3)  применения организационных и технических мер по обеспечению безопасности ПДн, необходимых для выполнения требований к защите ПДн, обеспечивающих определенные уровни защищенности ПДн, включая применение средств защиты информации, прошедших процедуру оценки соответствия, когда применение таких средств необходимо для нейтрализации актуальных угроз.
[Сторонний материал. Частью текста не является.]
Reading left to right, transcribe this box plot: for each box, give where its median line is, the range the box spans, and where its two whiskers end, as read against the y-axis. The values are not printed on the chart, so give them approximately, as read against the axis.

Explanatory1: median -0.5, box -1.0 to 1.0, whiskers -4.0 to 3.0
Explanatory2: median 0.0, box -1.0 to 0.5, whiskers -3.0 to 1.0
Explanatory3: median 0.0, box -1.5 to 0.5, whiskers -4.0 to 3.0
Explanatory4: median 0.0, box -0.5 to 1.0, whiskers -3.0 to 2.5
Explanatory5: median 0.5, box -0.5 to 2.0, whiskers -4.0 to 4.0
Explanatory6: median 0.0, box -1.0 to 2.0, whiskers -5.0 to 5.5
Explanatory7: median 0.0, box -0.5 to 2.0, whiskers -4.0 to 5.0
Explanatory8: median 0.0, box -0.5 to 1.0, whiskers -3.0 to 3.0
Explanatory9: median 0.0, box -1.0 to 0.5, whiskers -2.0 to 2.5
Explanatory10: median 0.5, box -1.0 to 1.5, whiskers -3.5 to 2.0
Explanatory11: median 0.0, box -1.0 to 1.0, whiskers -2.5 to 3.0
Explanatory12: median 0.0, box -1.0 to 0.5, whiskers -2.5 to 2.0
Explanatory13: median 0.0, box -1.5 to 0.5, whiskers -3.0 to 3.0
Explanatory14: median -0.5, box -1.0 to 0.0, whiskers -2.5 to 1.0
В Обществе, в том числе, осуществляются:

-  оценка эффективности принимаемых и реализованных мер по обеспечению безопасности ПДн;

-  учет машинных носителей ПДн, обеспечение их сохранности;

-  обнаружение фактов несанкционированного доступа к ПДн и принятие соответствующих мер;

-  восстановление ПДн, модифицированных или уничтоженных вследствие несанкционированного доступа к ним;

-  установление правил доступа к обрабатываемым ПДн, а также обеспечение регистрации и учета действий, совершаемых с ПДн;

-  организация режима обеспечения безопасности помещений, в которых размещена информационная система, препятствующего возможности неконтролируемого проникновения или пребывания в этих помещениях лиц, не имеющих права доступа в эти помещения;

-  контроль за принимаемыми мерами по обеспечению безопасности ПДн, уровня защищенности информационных систем ПДн.
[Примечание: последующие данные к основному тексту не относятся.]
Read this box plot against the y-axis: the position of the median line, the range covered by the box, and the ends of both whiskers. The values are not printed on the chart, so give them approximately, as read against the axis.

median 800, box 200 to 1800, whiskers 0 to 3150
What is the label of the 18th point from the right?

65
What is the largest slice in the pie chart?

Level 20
Обеспечение защиты ПДн в Обществе при их обработке, осуществляемой без использования средств автоматизации, достигается, в частности, путем:

1)  обособления ПДн от иной информации;

2)   недопущения фиксации на одном материальном носителе ПДн, цели обработки которых заведомо не совместимы;

3)  использования отдельных материальных носителей для обработки каждой категории ПДн;

4)   принятия мер по обеспечению раздельной обработки ПДн при несовместимости целей обработки ПДн, зафиксированных на одном материальном носителе, если материальный носитель не позволяет осуществлять обработку ПДн отдельно от других зафиксированных на том же носителе ПДн;

5)  соблюдения требований:

-  к раздельной обработке зафиксированных на одном материальном носителе ПДн и информации, не относящейся к ПДн;

-  уточнению ПДн;

-  уничтожению или обезличиванию части ПДн;

-  использованию типовых форм документов, характер информации в которых предполагается или допускается включение в них ПДн;

-  ведению журналов, содержащих ПДн, необходимых для выдачи однократных пропусков субъектам ПДн в занимаемые Общество здания и помещения;

-  хранению ПДн, в том числе к обеспечению раздельного хранения ПДн (материальных носителей), обработка которых осуществляется в различных целях, и установлению перечня лиц, осуществляющих обработку ПДн либо имеющих к ним доступ.

АО «Стройтрансгаз» прекращает обработку ПДн при отзыве субъектом ПДн согласия на обработку его ПДн, если в соответствии с законодательством обработка ПДн допускается только с согласия субъекта ПДн.

Руководство АО «Стройтрансгаз» берет на себя ответственность за обеспечение необходимых условий и ресурсов для реализации настоящей Политики.